A data warehouse will often provide multiple summary views based on the same detailed data such as customers or products. For example, several different summary views may be generated from sales order detail data. These may include summaries by product, customer, and region. From such views, an analyst can drill down into the underlying detail data. Many business problems require a review of detail data to fully evaluate a trend, pattern, or anomaly exhibited in the summarized reports. Also, a single anomaly in detail data may manifest itself differently in different summary views.

LOADING THE DATA INTO THE DATA WAREHOUSE DATABASE

Most organizations have found that data warehousing success requires that the data warehouse be created and maintained separately from the operational (transaction processing) databases.

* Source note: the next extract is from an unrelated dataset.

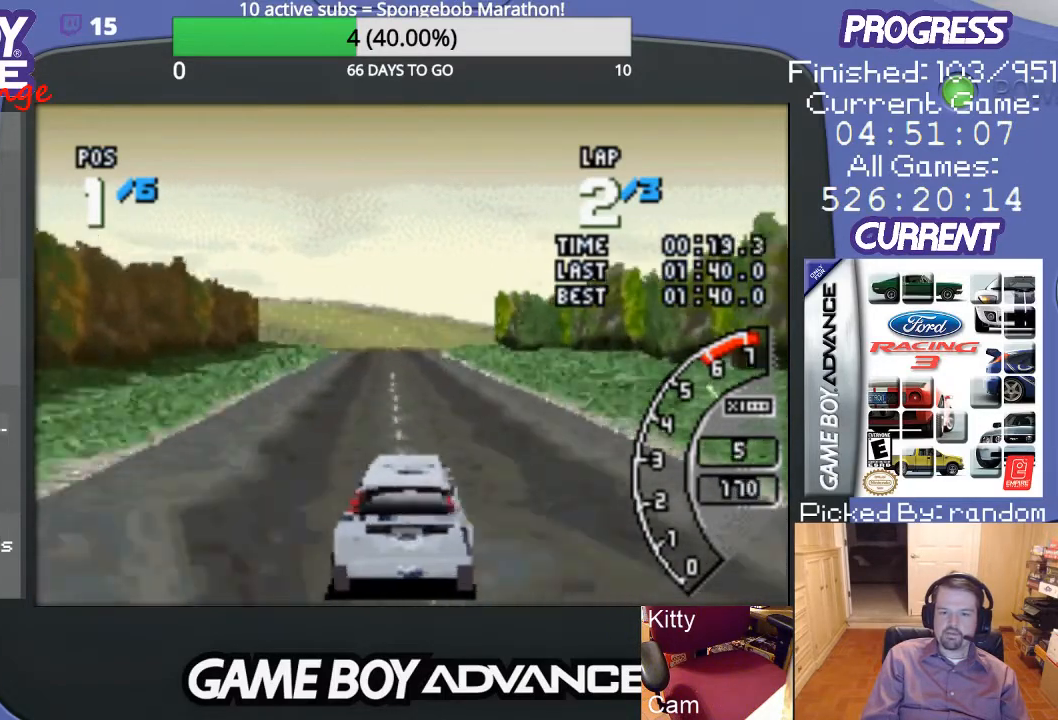
{"buttons": ["A"], "events": []}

This point is developed further in the next sections.

Internal Efficiency

One reason for a separate data warehouse is that the structural and operational requirements of transaction processing and data mining systems are fundamentally different, making it impractical to keep both operational (current) and archive data in the same database. Transaction processing systems need a data structure that supports performance, whereas data mining systems need data organized in a manner that permits broad examination and the detection of underlying trends.

Integration of Legacy Systems

The continued influence of legacy systems is another reason that the data warehouse needs to be independent of operations. A remarkably large number of business applications continue to run in the main- frame environment of the 1970s. By some estimates, more than 70 percent of business data for large corporations still resides in the mainframe environment. The data structures these systems employ are of- ten incompatible with the architectures of modern data mining tools. Hence, transaction data that are stored in navigational databases and Virtual Storage Access Method systems often end up in large tape libraries that are isolated from the decision process. A separate data warehouse provides a venue for integrating the data from legacy and contemporary systems into a common structure that supports entity-wide analysis.

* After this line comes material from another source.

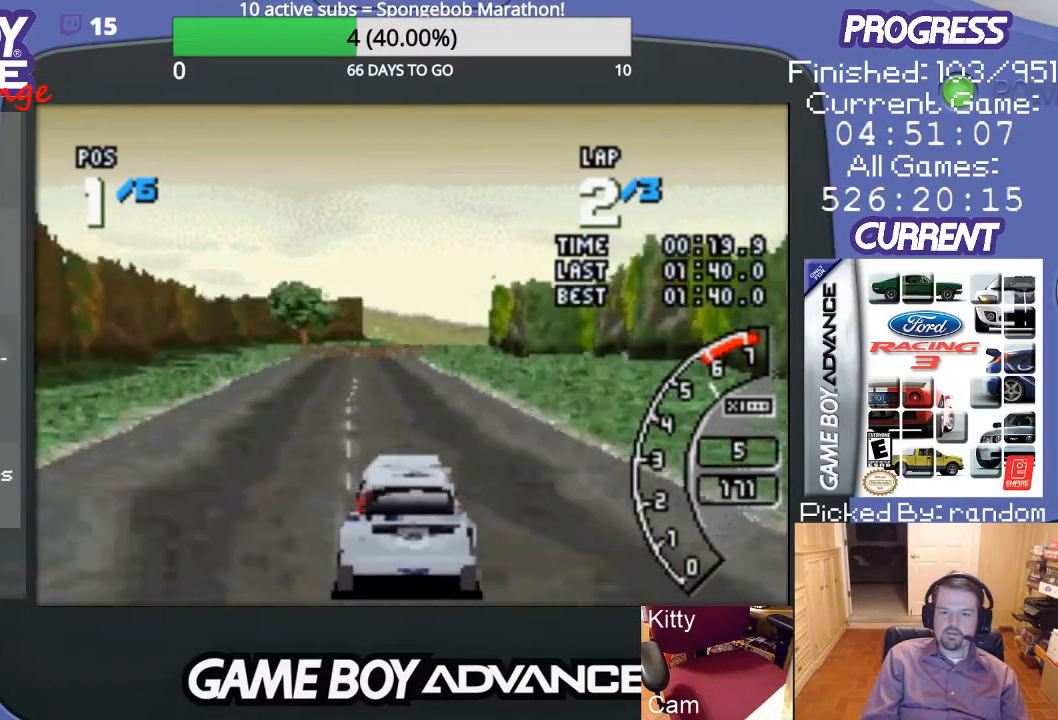
{"buttons": ["A"], "events": [[33, "DPAD_LEFT", "down"], [133, "DPAD_LEFT", "up"]]}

Consolidation of Global Data

Finally, the emergence of the global economy has brought about fundamental changes in business organizational structure and has profoundly changed the information requirements of business entities. Unique business complexities challenge decision makers in the global corporation. For example, they need to assess the profitability of products built and sold in multiple countries with volatile currencies. Such challenges add complexity to data mining. A separate centralized data warehouse is an effective means of collecting, standardizing, and assimilating data from diverse sources.

In conclusion, the creation of a data warehouse separate from operational systems is a fundamental

data warehousing concept. Many organizations now consider data warehouse systems to be key components of their information systems strategy. As such, they allocate considerable resources to build data warehouses concurrently with the operational systems being implemented.

DECISIONS SUPPORTED BY THE DATA WAREHOUSE

By making the data warehouse as flexible and friendly as possible, it becomes accessible by many end users. Some decisions that a data warehouse supports are not fundamentally different from those that traditional databases support. Other information uses, such as multidimensional analysis and information visualization, are not possible with traditional systems. Some users of the data warehouse need routine reports based on traditional queries. When standard reports can be anticipated in advance, they can be provided automatically as a periodic product. Automatic generation of standard information reduces access activity against the data warehouse and will improve its efficiency in dealing with more esoteric needs.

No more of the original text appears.